*EXERCISE INPUT*.
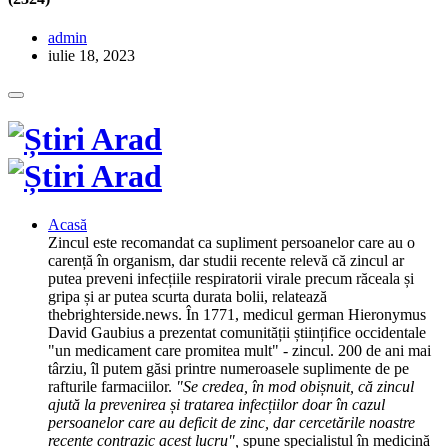
admin
iulie 18, 2023
Acasă
Zincul este recomandat ca supliment persoanelor care au o
carență în organism, dar studii recente relevă că zincul ar
putea preveni infecțiile respiratorii virale precum răceala și
gripa și ar putea scurta durata bolii, relatează
thebrighterside.news. În 1771, medicul german Hieronymus
David Gaubius a prezentat comunității științifice occidentale
"un medicament care promitea mult" - zincul. 200 de ani mai
târziu, îl putem găsi printre numeroasele suplimente de pe
rafturile farmaciilor.
"Se credea, în mod obișnuit, că zincul
ajută la prevenirea și tratarea infecțiilor doar în cazul
persoanelor care au deficit de zinc, dar cercetările noastre
recente contrazic acest lucru",
spune specialistul în medicină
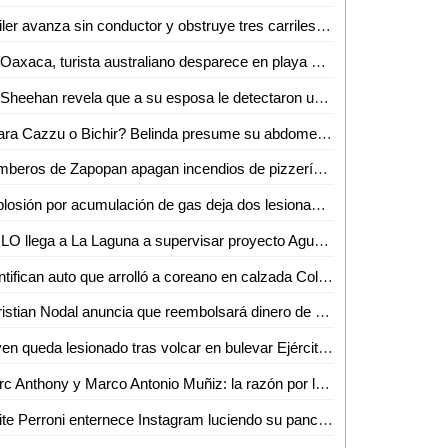
Tráiler avanza sin conductor y obstruye tres carriles del Distribuidor Vial en Saltillo
En Oaxaca, turista australiano desparece en playa San Agustinillo tras meterse al mar
Ed Sheehan revela que a su esposa le detectaron un tumor durante embarazo
¿Para Cazzu o Bichir? Belinda presume su abdomen plano y manda polémico mensaje: "que los ardidos hablen"
Bomberos de Zapopan apagan incendios de pizzería y automóvil
Explosión por acumulación de gas deja dos lesionados en Ecatepec
AMLO llega a La Laguna a supervisar proyecto Agua Saludable; dice "va de acuerdo con el programa"
Identifican auto que arrolló a coreano en calzada Colón de Torreón
Christian Nodal anuncia que reembolsará dinero de su propio bolsillo a fans tras concierto cancelado en Puebla
Joven queda lesionado tras volcar en bulevar Ejército Mexicano
Marc Anthony y Marco Antonio Muñiz: la razón por la que los cantantes están "unidos" gracias al papá del boricua
Maite Perroni enternece Instagram luciendo su pancita de embarazada: "se ven tan bonitas"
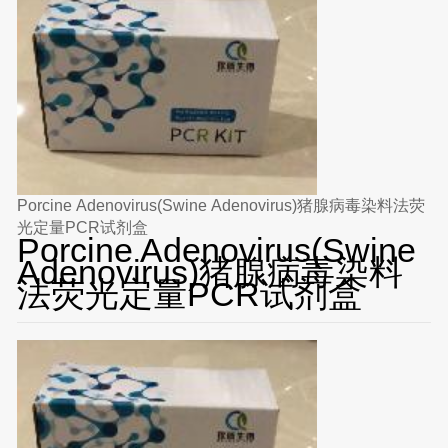
Porcine Adenovirus(Swine Adenovirus)猪腺病毒染料法荧
光定量PCR试剂盒
Porcine Adenovirus(Swine
Adenovirus)猪腺病毒染料
法荧光定量PCR试剂盒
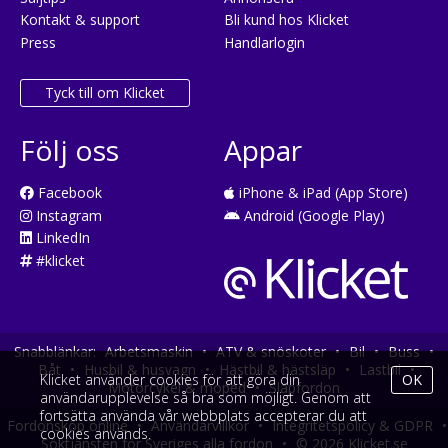
Kontakt & support
Bli kund hos Klicket
Press
Handlarlogin
Tyck till om Klicket
Följ oss
Appar
Facebook
iPhone & iPad (App Store)
Instagram
Android (Google Play)
LinkedIn
#klicket
Snabblänkar:
Arbetsmaskin
•
ATV & snöskoter
•
Bil
•
Buss
•
Båt
•
Husbil & husvagn
•
Hästbil & hästsläp
•
Lastbil
•
Klicket använder cookies för att göra din
OK
Motorcykel & moped
•
Släpfordon
användarupplevelse så bra som möjligt. Genom att
fortsätta använda vår webbplats accepterar du att
Fordonsköp online
•
Användarvillkor
•
Integritetspolicy & GDPR
•
cookies används.
Söktjänsten för Sveriges alla fordon
•
© 2026 Klicket.se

*WHAT THIS TASK INVOLVES*. Search the entries for "cookies" and show every line that has it.

*REPLY TO THE EXERCISE*.
Klicket använder cookies för att göra din
cookies används.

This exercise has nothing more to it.